What to do: Within the entries that follow, show each line where the word "lines" occurs.

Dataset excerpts
⟨

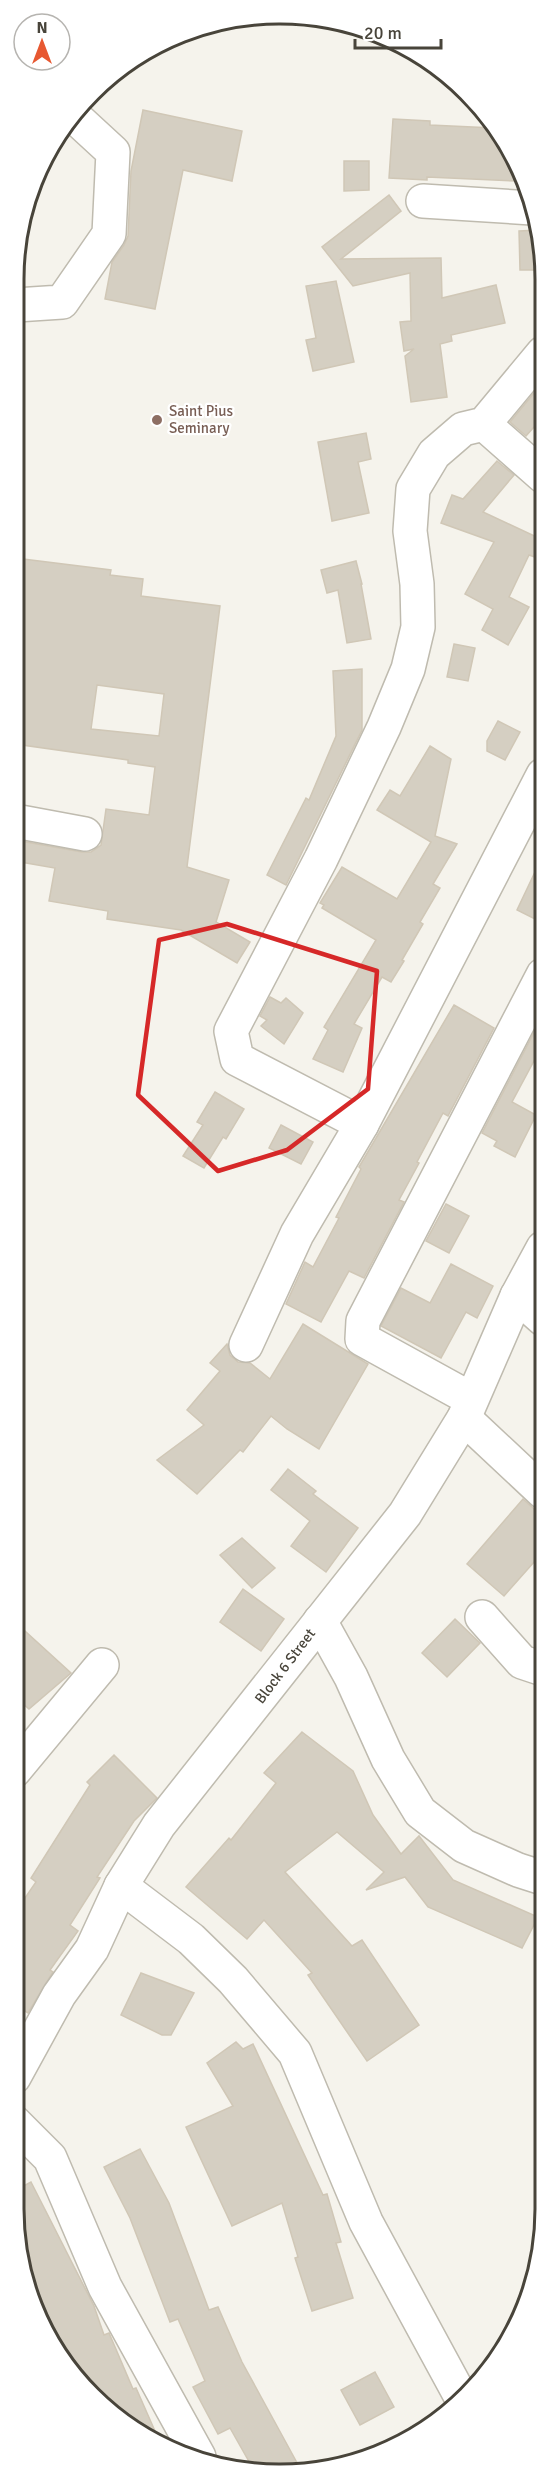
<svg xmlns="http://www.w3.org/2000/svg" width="559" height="2488" viewBox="0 0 559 2488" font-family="Signika,sans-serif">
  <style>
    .building { fill: #d5cfc2; stroke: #d0c7b6; stroke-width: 1.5; fill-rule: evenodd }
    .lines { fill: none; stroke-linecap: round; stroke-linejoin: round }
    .minor-casing { stroke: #bfbbaf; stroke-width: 36 }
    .minor { stroke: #fff; stroke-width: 33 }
    .marked { fill: none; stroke: #d62828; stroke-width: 4.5; stroke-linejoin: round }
    .education-dot { fill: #8d6e63; stroke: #fff; stroke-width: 2 }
    .labels { text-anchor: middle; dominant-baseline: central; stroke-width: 4.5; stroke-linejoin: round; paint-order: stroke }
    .education-label { font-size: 15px; fill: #785e54; stroke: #fff; text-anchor: start }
    .street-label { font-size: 15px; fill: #48443a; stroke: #fff }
    .rim { fill: none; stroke: #48443a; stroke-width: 3 }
  </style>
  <rect width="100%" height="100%" fill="#f5f3ec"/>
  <g class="building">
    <path d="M143 110 242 131 232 181 183 170 155 309 105 299 112 262 124 245 128 236 131 171Z"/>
    <path d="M393 119 430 121V125L494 128 517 161 516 181 427 177V180L389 178Z"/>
    <path d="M344 161H369V190L344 191Z"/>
    <path d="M389 195 401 211 341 259 441 258 442 298 496 285 505 323 451 335 452 341 440 344 447 397 411 402 405 356 414 349 404 351 400 322 411 321 410 273 353 286 322 247Z"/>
    <path d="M539 230 543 245V270H520L519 231Z"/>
    <path d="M336 281 354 362 313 371 306 340 316 338 306 286Z"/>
    <path d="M543 382V417L526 436 510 422Z"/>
    <path d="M366 433 371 459 358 462 369 513 332 521 318 442Z"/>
    <path d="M497 461 514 475 483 512 543 540V560L529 555 509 597 529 607 508 645 482 630 493 609 465 594 494 542 441 523 452 495 463 499Z"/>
    <path d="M15 558 111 570 110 575 143 579 141 596 220 606 187 867 229 880 216 922 250 942 237 963 181 930 107 919 108 911 49 901 55 868 15 861V840L82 852H91L101 845 106 809 149 815 155 767 128 763V760L15 744ZM97 685 164 694 159 736 91 729Z"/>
    <path d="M356 561 362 584H361L371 639 347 643 338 590 327 593 321 570Z"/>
    <path d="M454 644 475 648 468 681 447 677Z"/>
    <path d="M362 669V730L286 885 267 875 306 798 309 800 336 736 333 671Z"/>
    <path d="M498 721 520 732 505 760 487 751V741Z"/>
    <path d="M430 746 451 759 435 836 457 844 433 884 440 888 420 922 423 924 402 960 404 961 391 982 382 977 354 1024 362 1028 343 1072 313 1059 328 1030 324 1027 376 940 322 908 324 905 320 903 342 867 397 899 431 842 377 810 390 790 400 796Z"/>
    <path d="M543 855V923L517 910Z"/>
    <path d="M270 997 281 1003 286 998 303 1013 284 1044 261 1026 267 1020 260 1016Z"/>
    <path d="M454 1005 494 1028 448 1116 443 1113 417 1162 419 1163 399 1200 404 1202 364 1278 349 1271 321 1322 286 1304 305 1262 313 1267 339 1218 336 1217 361 1169 359 1167Z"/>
    <path d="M543 1015V1044L512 1102 536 1115 515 1157 494 1146 497 1141 482 1133Z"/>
    <path d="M215 1092 244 1109 226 1139 223 1137 204 1168 183 1156 203 1125 197 1122Z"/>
    <path d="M281 1125 313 1142 301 1164 269 1148Z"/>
    <path d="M446 1204 469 1216 449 1253 426 1241Z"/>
    <path d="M451 1264 493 1286 477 1318 466 1312 441 1358 381 1326 401 1288 430 1303Z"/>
    <path d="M303 1324 368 1364 319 1449 287 1429 271 1416 243 1452 240 1450 197 1494 157 1460 204 1425 187 1410 220 1371 210 1363 227 1344 230 1355 238 1362 250 1363 270 1379Z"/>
    <path d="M288 1469 316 1491 313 1494 358 1528 326 1572 291 1546 310 1521 271 1490Z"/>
    <path d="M523 1499 543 1517V1552L504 1596 467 1564Z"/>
    <path d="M242 1538 275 1568 252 1588 220 1555Z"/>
    <path d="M243 1589 284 1619 261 1651 220 1622Z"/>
    <path d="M455 1619 480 1643 447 1677 422 1653Z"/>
    <path d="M14 1621 71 1673 29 1709 14 1696Z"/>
    <path d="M302 1732 353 1771 373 1815 401 1854 419 1836 453 1880 538 1917 522 1948 428 1907 405 1877 366 1890 384 1872 337 1832 285 1872 352 1946 362 1940 419 2025 367 2061 308 1975 312 1973 264 1920 247 1939 186 1887 229 1838 231 1840 276 1783 264 1773Z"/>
    <path d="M114 1755 157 1798 134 1821 97 1877 100 1878 70 1925 78 1931 50 1970 53 1972 28 2013 14 2004V1914L36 1882 31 1878 90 1785 87 1782Z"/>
    <path d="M141 1973 194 1993 171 2035H162L121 2015Z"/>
    <path d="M236 2042 243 2049 253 2044 323 2195 327 2194 341 2242 336 2243 353 2298 312 2311 295 2258 298 2257 282 2203 232 2226 186 2127 233 2106 207 2063Z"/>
    <path d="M140 2149 169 2203 209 2310 218 2307 242 2362 301 2470 262 2474 255 2472 230 2428 218 2434 193 2387 205 2381 178 2319 170 2322 130 2218 104 2167Z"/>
    <path d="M31 2182 94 2306 104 2335 109 2333 133 2389 136 2388 162 2447 80 2384 45 2328 34 2295 31 2296 14 2208V2191Z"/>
    <path d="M375 2372 394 2407 360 2425 341 2390Z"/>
  </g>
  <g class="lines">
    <g class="minor-casing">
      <g id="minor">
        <path d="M423 201 532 208"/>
        <path d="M16 305 62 302 109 234 113 152 75 117"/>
        <path d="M484 424 543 476"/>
        <path d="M543 775 362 1124 237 1059 231 1031 321 859 384 727 408 669 418 627 417 584 410 531 413 489 434 454 463 429 484 424 543 353"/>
        <path d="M15 821 85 834"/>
        <path d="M517 1296 543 1319"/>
        <path d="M246 1345 297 1234 362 1124"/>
        <path d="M471 1399 362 1339 363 1321 543 975"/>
        <path d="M464 1418 543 1492"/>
        <path d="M482 1617 522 1662 543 1669"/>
        <path d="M320 1621 351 1677 388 1759 420 1812 464 1846 518 1870 543 1878"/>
        <path d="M14 1771 102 1665"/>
        <path d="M121 1886 191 1939 233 1980 295 2053 366 2222 461 2397"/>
        <path d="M14 2077 59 1995 92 1949 121 1886 159 1825 405 1514 464 1418 517 1296 543 1248"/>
        <path d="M14 2122 50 2158 105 2287 199 2457"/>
      </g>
    </g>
    <use href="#minor" class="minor"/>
  </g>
  <path class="marked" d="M227 924 377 971 368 1089 287 1150 218 1171 138 1095 159 940Z"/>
  <circle class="education-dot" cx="157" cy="420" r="6"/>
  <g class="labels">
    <g class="education-label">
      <text x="169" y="411">Saint Pius<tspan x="169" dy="17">Seminary</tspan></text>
    </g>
    <g class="street-label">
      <text transform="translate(285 1666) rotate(-53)">Block 6 Street</text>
    </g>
  </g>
  <path d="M0 0H559V2488H0ZM279 24H280A255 255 0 0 1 535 279V2209A255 255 0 0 1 280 2464H279A255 255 0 0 1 24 2209V279A255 255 0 0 1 279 24Z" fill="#fff" fill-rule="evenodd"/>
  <path class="rim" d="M279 24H280A255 255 0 0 1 535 279V2209A255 255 0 0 1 280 2464H279A255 255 0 0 1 24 2209V279A255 255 0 0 1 279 24Z"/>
  <g transform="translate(42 42)"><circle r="28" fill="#ffffff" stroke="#b6b4b0" stroke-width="1.5"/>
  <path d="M0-4.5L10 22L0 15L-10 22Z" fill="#e75831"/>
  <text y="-9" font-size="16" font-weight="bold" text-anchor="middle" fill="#48443a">N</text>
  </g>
  <path d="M355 39v9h86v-9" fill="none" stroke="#48443a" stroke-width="3"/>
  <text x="364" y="39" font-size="18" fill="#48443a" stroke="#ffffff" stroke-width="4.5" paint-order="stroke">20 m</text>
</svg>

⟩

Finished task:
    .lines { fill: none; stroke-linecap: round; stroke-linejoin: round }
  <g class="lines">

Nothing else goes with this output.